Barrett's esophagus (BE) is a condition that may result from long-term gastroesophageal reflux disease (GERD), commonly referred to as acid reflux. Not everyone with GERD will progress into Barrett's esophagus but prolonged GERD increases one's risk.


Barrett's esophagus typically doesn't produce any symptoms beyond the reflux one may already have (and is most often entirely asymptomatic). However, it increases your risk for esophageal cancer known as adenocarcinoma. This is why early detection of BE and proper monitoring is extremely important.

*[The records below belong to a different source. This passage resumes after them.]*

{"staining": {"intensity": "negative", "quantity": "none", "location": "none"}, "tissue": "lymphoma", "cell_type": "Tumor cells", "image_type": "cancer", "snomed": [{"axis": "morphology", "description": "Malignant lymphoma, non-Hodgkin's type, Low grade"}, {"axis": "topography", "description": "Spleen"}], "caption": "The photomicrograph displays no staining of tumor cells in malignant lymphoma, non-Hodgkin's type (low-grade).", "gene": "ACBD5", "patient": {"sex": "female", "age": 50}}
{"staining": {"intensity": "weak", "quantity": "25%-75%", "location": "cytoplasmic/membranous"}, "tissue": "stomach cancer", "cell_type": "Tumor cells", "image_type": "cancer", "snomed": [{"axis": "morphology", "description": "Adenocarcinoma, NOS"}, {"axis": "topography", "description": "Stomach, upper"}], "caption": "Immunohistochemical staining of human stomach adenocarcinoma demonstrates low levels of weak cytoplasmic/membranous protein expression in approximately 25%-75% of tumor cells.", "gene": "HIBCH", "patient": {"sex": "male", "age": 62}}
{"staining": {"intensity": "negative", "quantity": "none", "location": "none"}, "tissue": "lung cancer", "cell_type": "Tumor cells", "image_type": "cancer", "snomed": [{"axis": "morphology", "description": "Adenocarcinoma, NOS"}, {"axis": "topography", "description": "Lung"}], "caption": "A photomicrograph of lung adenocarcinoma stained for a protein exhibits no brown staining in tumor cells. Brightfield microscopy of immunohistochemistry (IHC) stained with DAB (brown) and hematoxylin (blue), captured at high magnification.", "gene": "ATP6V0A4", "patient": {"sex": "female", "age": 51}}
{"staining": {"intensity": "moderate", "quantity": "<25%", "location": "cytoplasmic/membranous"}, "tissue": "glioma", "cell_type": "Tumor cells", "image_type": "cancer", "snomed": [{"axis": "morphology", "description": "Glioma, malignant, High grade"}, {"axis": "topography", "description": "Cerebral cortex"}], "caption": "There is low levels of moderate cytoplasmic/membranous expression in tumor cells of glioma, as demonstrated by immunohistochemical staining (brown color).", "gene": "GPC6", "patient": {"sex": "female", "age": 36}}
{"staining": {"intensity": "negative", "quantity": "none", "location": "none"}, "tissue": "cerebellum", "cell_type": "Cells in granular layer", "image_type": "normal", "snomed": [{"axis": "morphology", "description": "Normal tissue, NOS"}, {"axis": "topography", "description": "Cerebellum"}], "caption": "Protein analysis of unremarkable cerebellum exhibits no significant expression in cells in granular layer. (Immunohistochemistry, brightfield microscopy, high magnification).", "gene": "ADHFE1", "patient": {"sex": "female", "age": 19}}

If you are living with GERD, your physician may suggest screening for Barrett's esophagus using an upper endoscopy procedure. During this procedure, a flexible tube equipped with a tiny camera is inserted through your mouth into your esophagus (swallowing tube) under sedation. Your doctor is able to visualize and distinguish affected tissue caused by Barrett's esophagus from healthy tissue and obtain samples (biopsies) of any abnormal areas for further testing.


The goal of treating Barrett's esophagus is to either prevent cancer from developing or detect it early and intervene. Treatment depends on its level of "dysplasia," or precancerous changes to tissue.

If no dysplasia is identified, your doctor will likely recommend regular screening tests (e.g., endoscopies)  as per guidelines. Any adjustments to your GERD treatment plan might also include changes to medication, diet, or even surgery.

Low-Grade Dysplasia: Your doctor will likely advise follow-up screenings every six months, with additional tests every six to 12 months if necessary. In extreme cases, procedures to remove affected cells might also be considered.

High-Grade Dysplasia: At this early stage of cancer development, treatment may be required to clear away abnormal cells. Options available to you could include endoscopic resection, cryotherapy (freezing cells), photodynamic therapy (using light to destroy cells) or surgery as effective approaches.